PDP 11 gear finally moved

Mike Stein mhs.stein at gmail.com
Tue Jul 21 22:52:19 CDT 2015


----- Original Message ----- 
From: "Tothwolf" <tothwolf at concentric.net>
To: "General Discussion: On-Topic and Off-Topic 
Posts" <cctalk at classiccmp.org>
Sent: Tuesday, July 21, 2015 9:46 PM
Subject: Re: PDP 11 gear finally moved


> On Tue, 21 Jul 2015, Mike Stein wrote:
>
...
>> FWIW I'm certainly not about to spend 100s of 
>> dollars, not to mention time spent in sourcing 
>> and replacing, to replace the caps in systems
>
> 100s?
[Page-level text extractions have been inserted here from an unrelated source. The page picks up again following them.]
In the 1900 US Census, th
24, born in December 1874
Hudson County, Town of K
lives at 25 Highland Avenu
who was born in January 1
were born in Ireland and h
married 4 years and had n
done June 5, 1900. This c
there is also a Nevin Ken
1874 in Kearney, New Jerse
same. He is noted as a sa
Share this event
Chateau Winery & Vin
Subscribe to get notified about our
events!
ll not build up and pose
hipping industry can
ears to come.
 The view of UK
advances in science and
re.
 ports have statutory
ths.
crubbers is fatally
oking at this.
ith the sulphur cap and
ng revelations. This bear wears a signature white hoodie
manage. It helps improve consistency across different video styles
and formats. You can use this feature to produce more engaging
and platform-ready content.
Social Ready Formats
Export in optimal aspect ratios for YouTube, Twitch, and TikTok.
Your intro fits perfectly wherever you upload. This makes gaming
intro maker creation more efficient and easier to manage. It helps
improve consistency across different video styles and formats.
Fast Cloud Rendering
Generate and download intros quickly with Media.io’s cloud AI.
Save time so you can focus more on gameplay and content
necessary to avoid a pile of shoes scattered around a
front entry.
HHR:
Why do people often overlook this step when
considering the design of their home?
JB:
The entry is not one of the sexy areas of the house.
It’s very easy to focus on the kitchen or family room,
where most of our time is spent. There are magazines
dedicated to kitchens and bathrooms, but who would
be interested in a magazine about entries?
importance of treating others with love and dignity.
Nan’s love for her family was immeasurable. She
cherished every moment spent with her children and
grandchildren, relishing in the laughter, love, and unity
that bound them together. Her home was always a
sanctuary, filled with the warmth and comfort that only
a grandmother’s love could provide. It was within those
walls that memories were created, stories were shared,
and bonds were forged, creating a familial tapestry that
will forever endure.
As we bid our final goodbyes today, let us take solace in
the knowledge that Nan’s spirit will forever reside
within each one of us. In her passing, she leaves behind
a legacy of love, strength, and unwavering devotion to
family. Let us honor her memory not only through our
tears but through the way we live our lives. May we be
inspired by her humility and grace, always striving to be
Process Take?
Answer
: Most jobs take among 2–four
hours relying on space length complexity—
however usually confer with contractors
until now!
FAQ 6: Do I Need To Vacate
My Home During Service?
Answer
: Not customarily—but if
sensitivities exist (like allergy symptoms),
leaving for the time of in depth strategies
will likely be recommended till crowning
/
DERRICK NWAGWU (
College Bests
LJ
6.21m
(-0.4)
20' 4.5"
Where are you sourcing your components 
> from? The typical board I rebuild has a 
> component cost of about $20 or less. Smaller 
> switchmode PSUs with a bunch of 10-18mm radials 
> might be closer to $35-50. Larger PSUs /might/ 
> cost closer to $100 if they have several large 
> screw terminal capacitors in them. All things 
> considered, that isn't very much money in 
> today's dollars, and considering the full 
> replacement cost of some of these boards (if 
> they are even available), those preventive 
> maintenance costs are an absolute bargain, 
> /especially/ if you are doing the work yourself 
> on your own time.

Maybe it isn't much money in your world, 
especially when someone else is paying. I just 
priced the main power supply caps in one of my 
Cromemco systems and it comes to ~ $120 (and all 
special order of course); if I replaced all the 
caps in all my (working) systems as you and a few 
others are suggesting across the board regardless 
of the system, condition etc., it would easily 
exceed $2000 if I could even find suitable 
replacements. And what about those prone to 
explode tantalums while we're at it...

If you're recapping 20-year old or newer circuit 
boards for customers as you apparently are then it 
does indeed often make sense to replace all the 
aluminum electrolytics, especially if the board 
has problems or there's visual evidence of 
failure, but let those of us with older, 
well-working systems use our _judgement_ whether 
to replace or not. OK?

To each his own...

>> that are running perfectly "just in case"...
>
> How do you -know- they are "running perfectly"?

They reliably do what they're supposed to do.